Given $C \subset A \subset X$, why is that $C$ is closed in $X$ if $A$ is closed, $C$ is open in $X$ if $A$ is open?

Question

I want to understand a result discussed here : Subspace of a normal space

Let $(X, \mathfrak{T})$ be a topological space.

1. Given $C \subset A \subset X$, let $C$ be a closed set in $A$, then claim that $C$ is closed in $X$ if $A$ is closed.

2. Similarly, let $C$ be an open set in $A$, then $C$ is open in $X$ if $A$ is open.

I am stuck on understanding why these are true even though it looks trivial.

1. Let $C$ be a closed set in the subspace topology of $A$. Then $C$ is the intersection of all the closed sets in $A$ for which $C$ is a subset. Since $A$ is closed, $A$ is the intersection of all the closed set in $X$ for which $A$ is a subset. Then the intersection of all the closed set in $X$ plus all the closed sets in $A$ is $C$. Therefore $C$ is closed in $X$. Is this argument sound?
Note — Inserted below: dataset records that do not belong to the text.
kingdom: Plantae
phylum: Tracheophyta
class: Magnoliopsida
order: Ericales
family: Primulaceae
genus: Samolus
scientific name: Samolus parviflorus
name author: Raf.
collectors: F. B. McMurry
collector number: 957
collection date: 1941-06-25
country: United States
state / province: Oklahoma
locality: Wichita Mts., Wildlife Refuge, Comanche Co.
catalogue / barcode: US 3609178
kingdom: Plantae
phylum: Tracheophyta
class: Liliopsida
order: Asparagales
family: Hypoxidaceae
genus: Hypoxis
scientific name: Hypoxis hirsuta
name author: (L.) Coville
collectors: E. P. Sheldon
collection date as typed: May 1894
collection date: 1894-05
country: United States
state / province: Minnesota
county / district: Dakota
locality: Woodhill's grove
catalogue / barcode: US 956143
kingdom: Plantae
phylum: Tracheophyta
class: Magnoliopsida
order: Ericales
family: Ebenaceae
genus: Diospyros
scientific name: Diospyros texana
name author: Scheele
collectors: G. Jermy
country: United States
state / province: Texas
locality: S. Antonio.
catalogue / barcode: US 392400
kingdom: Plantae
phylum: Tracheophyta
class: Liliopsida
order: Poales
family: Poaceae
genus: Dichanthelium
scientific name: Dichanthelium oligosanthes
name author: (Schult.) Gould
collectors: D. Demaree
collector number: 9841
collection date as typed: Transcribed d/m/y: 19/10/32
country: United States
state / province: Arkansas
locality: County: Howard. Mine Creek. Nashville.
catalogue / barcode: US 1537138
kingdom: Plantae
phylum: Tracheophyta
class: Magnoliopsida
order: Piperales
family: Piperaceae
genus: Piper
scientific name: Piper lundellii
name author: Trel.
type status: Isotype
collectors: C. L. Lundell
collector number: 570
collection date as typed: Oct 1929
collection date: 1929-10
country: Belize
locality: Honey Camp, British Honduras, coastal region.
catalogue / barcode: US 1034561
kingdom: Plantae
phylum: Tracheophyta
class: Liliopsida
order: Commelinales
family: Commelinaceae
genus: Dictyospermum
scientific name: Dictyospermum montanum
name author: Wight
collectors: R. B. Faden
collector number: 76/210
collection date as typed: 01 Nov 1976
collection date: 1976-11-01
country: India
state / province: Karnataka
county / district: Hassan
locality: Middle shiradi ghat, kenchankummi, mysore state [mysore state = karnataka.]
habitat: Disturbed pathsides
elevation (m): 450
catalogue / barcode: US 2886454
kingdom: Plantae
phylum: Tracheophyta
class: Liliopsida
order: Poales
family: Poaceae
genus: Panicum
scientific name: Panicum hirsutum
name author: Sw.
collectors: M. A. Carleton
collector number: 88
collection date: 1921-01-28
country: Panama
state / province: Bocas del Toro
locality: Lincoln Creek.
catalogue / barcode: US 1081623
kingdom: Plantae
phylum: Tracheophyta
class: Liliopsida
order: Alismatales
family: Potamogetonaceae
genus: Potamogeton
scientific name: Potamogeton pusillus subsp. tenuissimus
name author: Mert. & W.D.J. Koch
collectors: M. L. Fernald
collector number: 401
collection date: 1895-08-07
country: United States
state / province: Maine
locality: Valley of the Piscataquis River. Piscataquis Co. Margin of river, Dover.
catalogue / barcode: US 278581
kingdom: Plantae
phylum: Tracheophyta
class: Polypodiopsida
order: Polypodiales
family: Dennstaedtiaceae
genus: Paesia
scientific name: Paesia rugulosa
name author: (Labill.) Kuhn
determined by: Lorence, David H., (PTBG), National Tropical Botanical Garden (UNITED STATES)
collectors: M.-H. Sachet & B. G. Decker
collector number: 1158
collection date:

2. If $C$ is open in $A$, then $C$ lies in the subspace topology of $A$, i.e. $C = U \cap A$, $U \in \mathfrak{T}$. Then $C \subset U$ or $C \subset A$. How does it follow that $C$ is open in $X$? Recall $C$ is open in $X$ if $C \in \mathfrak{T}$, what guarantee do we have just because $C \subset U, U \in \mathfrak{T}$ therefore $C \in \mathfrak{T}$?

Is there some intuitive way to see that they are true?

Answer 1

In 2, the sets $U$ and $A$ are both in $\mathfrak{T}$, i.e. they are both open sets of $X$. But the intersection of two open sets is open, so $C=U \cap A$ is open.

A similar logic will work for 1, but you must use that a set is closed if and only if its complement is open, making the argument somewhat more complicated.

Answer 2

For 1:

Let $C\subseteq A$ be closed in $(A,\mathfrak{T}|_A)$ and let $A$ be closed in $(X,\mathfrak{T})$

Then $A\setminus C$ is open in $(A,\mathfrak{T}|_A)$ by the definition of being closed.

Then, $(A\setminus C)\cap A$ is open in $(X,\mathfrak{T})$ by definition of the induced topology.

Furthermore, $X\setminus A$ is open in $(X,\mathfrak{T})$ by the fact that $A$ is closed.

Then $X\setminus C = (X\setminus A)\cup (A\setminus C)=(X\setminus A)\cup ((A\setminus C)\cap A)$ is the union of two open sets and is therefore open.

Therefore, $C$ is closed by definition.